Quando l’Agenzia contesta formalmente la mancata autofatturazione, lo fa tipicamente mediante un avviso di accertamento (atto impositivo) in cui quantifica: – l’IVA presumibilmente dovuta sull’operazione non autofatturata (spesso coincidente con l’IVA che si sarebbe dovuta versare in reverse charge); – gli interessi per il ritardato versamento; – la sanzione amministrativa prevista dalla legge per la specifica violazione.
L’avviso viene notificato al contribuente (generalmente entro il 5° anno successivo a quello in cui si doveva fare l’autofattura, termine di decadenza dell’accertamento IVA ex art. 57 DPR 633/72 , salvo proroghe). Si tratta di un atto sia accertativo (accerta l’imposta evasa) sia impo-esattivo (ingiunge il pagamento delle somme dovute entro 60 giorni, a meno che non si impugni). Dalla notifica decorrono i termini per reagire: entro 60 giorni si può presentare ricorso in Commissione Tributaria (ora denominata Corte di Giustizia Tributaria), oppure attivare procedure deflative come l’adesione.
Va notato che, se la contestazione riguarda solo aspetti formali (mancato invio autofattura ma imposta comunque assolta ad es. tramite registrazione tardiva), l’Agenzia potrebbe emettere un semplice atto di contestazione sanzioni anziché un accertamento con imposta. Tuttavia nella pratica molti uffici, per non rischiare, contestano sia l’imposta sia la sanzione, lasciando poi al contribuente l’onere di dimostrare se l’IVA fosse già stata versata o meno.
Nel prossimo paragrafo analizzeremo nel dettaglio il regime sanzionatorio applicabile a queste violazioni e come è cambiato con la riforma del 2024, per poi passare alle strategie difensive.
★ ★ ★ ★ ★ ★ ★
* Elenco dei compiti:
**1.** Elenca, per favore, tutte le voci che secondo il testo sull'avviso di accertamento l'Agenzia quantifica nell'avviso.
**2.** Indica se ciascuna affermazione concorda con il testo sull'avviso di accertamento. Rispondi sì o no e cita le parole del testo che lo stabiliscono.
(a) L'avviso viene notificato generalmente entro il quinto anno successivo a quello in cui si doveva fare l'autofattura.
(b) Il ricorso in Commissione Tributaria si può presentare entro 90 giorni dalla notifica.
(c) Nella pratica molti uffici contestano soltanto la sanzione.
**3.** Scrivi il seguito del testo sull'avviso di accertamento, cominciando subito dopo la sua ultima frase.

* Estratti dei record:
★ ★ ★ ★ ★ ★ ★
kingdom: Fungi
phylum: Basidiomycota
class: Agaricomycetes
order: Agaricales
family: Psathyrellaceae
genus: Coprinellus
★ ★ ★ ★ ★ ★ ★
* Soluzioni dei compiti:
**1.**
- l'IVA presumibilmente dovuta sull'operazione non autofatturata
- gli interessi per il ritardato versamento
- la sanzione amministrativa prevista dalla legge per la specifica violazione

**2.**
(a) Sì: «generalmente entro il 5° anno successivo a quello in cui si doveva fare l’autofattura»
(b) No: «entro 60 giorni si può presentare ricorso in Commissione Tributaria»
(c) No: «contestano sia l’imposta sia la sanzione»

**3.**
Sanzioni per mancata autofatturazione (reverse charge omesso o non regolarizzato)
La violazione dell’obbligo di autofatturazione/inversione contabile dà luogo a sanzioni amministrative pecuniarie, la cui entità varia a seconda delle circostanze. Occorre distinguere principalmente due fattispecie: 1. Mancato assolvimento del reverse charge su operazioni in cui il cessionario doveva integrare/autofatturare (tipicamente acquisti intra-UE, extra-UE o operazioni interne in regime d’inversione); 2. Mancata regolarizzazione (autofattura denuncia) in caso di omessa o irregolare fattura del fornitore nazionale.
Vediamo separatamente i due ambiti, tenendo presente che la riforma attuata dal D.Lgs. 87/2024 ha rimodulato al ribasso molte sanzioni a partire dalle violazioni commesse dal 1° settembre 2024.
Sanzioni per omesso reverse charge (operazioni con l’estero o reverse interno)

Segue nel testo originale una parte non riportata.